#### PAGE EXCERPT:

Start of Block

I realized that some of the urls are in an incorrect format. We need to get rid of spaces, double quotations, and backticks.

**`Copilot: Create a function to replace all spaces, double quotes, and backticks in the urls with empty strings`**

In [137]:
import re

def url_cleaner(text):
    text = text.lower()
    text = text.replace(" ", "-")
    text = text.replace('"', '')
    text = text.replace('`', '')
    text = re.sub(r'[()]+', '', text)
    return text

# Test: Print a sample converted text
print(url_cleaner("A sample TEXT (with \"special\" `char`acters)"))

a-sample-text-with-special-characters


Let's apply this function to all the urls in the splits. While we're at it, let's remove unnecessary fields and remove any splits that don't have a 'Header 3' in the metadata since we're only interested in specific features instead of general header contents.

End of Block

#### DIRECTIONS:
1 – For each statement, say yes or no according to the notebook excerpt above, and quote the exact words that decide it.
(a) The function converts the text to lowercase.
(b) Splits that lack a 'Header 3' in the metadata are kept.
(c) The function strips parentheses from the text.
2 – Answer these questions from the notebook excerpt above.
(a) Which three things does the writer say must be removed from the urls?
(b) What name is given to the function that is defined?
(c) Which module is imported before the function?
3 – From the notebook excerpt above, quote the passage starting at "Let's apply this" and ending at "general header contents.".

#### DATA SHOWN:
Start of Block

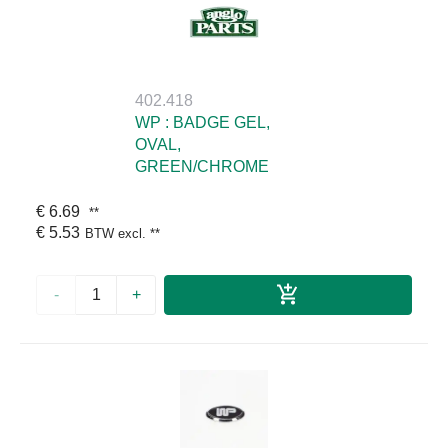
402.418
WP : BADGE GEL,
OVAL,
GREEN/CHROME
€ 6.69
**
€ 5.53
BTW excl.
**
-
+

End of Block

#### SOLUTIONS IN ORDER:
1 –
(a) Yes: "text = text.lower()"
(b) No: "remove any splits that don't have a 'Header 3' in the metadata"
(c) Yes: "text = re.sub(r'[()]+', '', text)"

2 –
(a) Spaces, double quotations, and backticks
(b) url_cleaner
(c) re

3 –
Let's apply this function to all the urls in the splits. While we're at it, let's remove unnecessary fields and remove any splits that don't have a 'Header 3' in the metadata since we're only interested in specific features instead of general header contents.